High-rise residential towers, 20 stories or more, are sprouting in Panama City, with more than 100 projects currently under way.
It’s construction boom time in Panama. While the $5.25-billion Panama Canal expansion is attracting international contractors, local contractors have already been busy due to a spike in the housing market.
Contraloria General de la Republica reported that direct foreign investment in Panama reached $2.5 billion last year, a 150% increase over 2005. A large portion went to development projects. The government estimates that building construction represents a fifth of Panama’s annual gross domestic product. Panama City-based construction firms like Constructora Urbana (CUSA) and Ingeniera R-M have led the infrastructure and building sectors.
There are more than 100 residential build-ing projects of at least 20 stories, valued at more than $3.2 billion, says a study by Prima Panama, a real estate promotion company. Some 11,000 apartment units are to open in the next five years. “How [can] we can keep infrastructure growing in order to satisfy the demand of private development?” asks Carlos Urriola, president of the American Chamber of Commerce and Industry in Panama.

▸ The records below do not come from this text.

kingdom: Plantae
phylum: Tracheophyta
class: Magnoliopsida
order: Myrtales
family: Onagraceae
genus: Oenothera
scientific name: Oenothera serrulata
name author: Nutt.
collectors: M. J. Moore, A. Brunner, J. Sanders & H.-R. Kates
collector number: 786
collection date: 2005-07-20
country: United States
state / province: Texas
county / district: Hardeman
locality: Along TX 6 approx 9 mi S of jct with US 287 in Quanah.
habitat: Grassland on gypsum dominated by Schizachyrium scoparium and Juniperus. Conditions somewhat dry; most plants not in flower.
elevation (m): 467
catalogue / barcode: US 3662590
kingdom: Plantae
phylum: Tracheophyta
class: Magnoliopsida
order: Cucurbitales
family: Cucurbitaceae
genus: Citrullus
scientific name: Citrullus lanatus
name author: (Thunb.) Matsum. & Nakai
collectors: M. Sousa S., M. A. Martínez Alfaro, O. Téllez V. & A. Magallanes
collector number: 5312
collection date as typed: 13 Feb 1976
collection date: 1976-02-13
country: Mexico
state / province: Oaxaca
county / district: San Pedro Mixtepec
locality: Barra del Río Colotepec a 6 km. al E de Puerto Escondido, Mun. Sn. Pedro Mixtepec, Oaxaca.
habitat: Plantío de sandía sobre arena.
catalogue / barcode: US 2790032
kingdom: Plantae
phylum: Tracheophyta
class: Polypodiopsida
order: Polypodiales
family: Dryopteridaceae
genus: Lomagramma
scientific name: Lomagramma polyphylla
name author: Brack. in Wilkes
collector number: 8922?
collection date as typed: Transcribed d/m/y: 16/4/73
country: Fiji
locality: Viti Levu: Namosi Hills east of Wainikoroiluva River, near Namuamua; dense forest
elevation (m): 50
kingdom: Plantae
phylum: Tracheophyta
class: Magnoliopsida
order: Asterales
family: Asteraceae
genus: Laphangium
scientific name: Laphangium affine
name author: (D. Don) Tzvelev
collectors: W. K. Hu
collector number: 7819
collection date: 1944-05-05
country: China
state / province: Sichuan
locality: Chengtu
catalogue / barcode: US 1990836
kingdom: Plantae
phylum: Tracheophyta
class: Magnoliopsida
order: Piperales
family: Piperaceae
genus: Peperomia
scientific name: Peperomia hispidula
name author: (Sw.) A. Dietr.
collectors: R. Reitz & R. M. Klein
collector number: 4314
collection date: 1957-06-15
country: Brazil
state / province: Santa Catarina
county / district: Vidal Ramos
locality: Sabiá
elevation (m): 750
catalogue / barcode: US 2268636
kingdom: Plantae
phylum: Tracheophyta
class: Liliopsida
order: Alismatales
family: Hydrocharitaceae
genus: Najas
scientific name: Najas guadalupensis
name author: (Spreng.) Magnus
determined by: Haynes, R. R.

Private investment in infrastructure reached $1.1 billion last year; public investment was $450 million. More than 70 critical traffic points have been identified by the government. The Ministry of Public Works will spend $273 million this year, a 30% increase over last year, and seeks external funds. Earlier this year the InterAmerican Development Bank approved a $70-million infrastructure loan. Panama’s Legislative Assembly is expected to consider roadway system improvements in September. “We want to take a systematic approach that deals with the whole situation holistically,” says Minister of Public Works Benjamin Colamarco.
The canal expansion will spur even more work. An infoconference, held in Panama City in March, attracted contractors from Brazil, Spain, Portugal and the U.K. Brazil’s Odebrecht has opened an office in Panama. “We were interested in the expansion of the canal, but we are also looking for other opportunities,” says Andre Luiz Campos Rabello, the firm’s contract director. In 2005, it won a $60-million contract to build a dam in Chiriqui province. Last month, it began a $215-million, 42-kilometer highway upgrade between Colon and Panama City.
One challenge is skilled labor. “We need to increase the pool because everyone is going to share from that group,” says Agustin Arias, director of engineering and projects for the Panama Canal Authority. Panama has launched Instituto Nacional de Formacion Profesional y Capacitacion para el Desarrollo Humano to establish training centers and workshops. There are 35,000 trainees and more than 200,000 new applicants.
It follows that concrete production is booming, having reached 105,601 cu m in January, a 17% increase over January 2006. The Housing Ministry reports a jump in cost from $5.15 to as much as $10 a bag. Panama’s two largest cement plants, operated by Cemex and Cemento Panama, plan to quadruple production, says Walter Medrano, president of industry group Panamanian Chamber of Construction.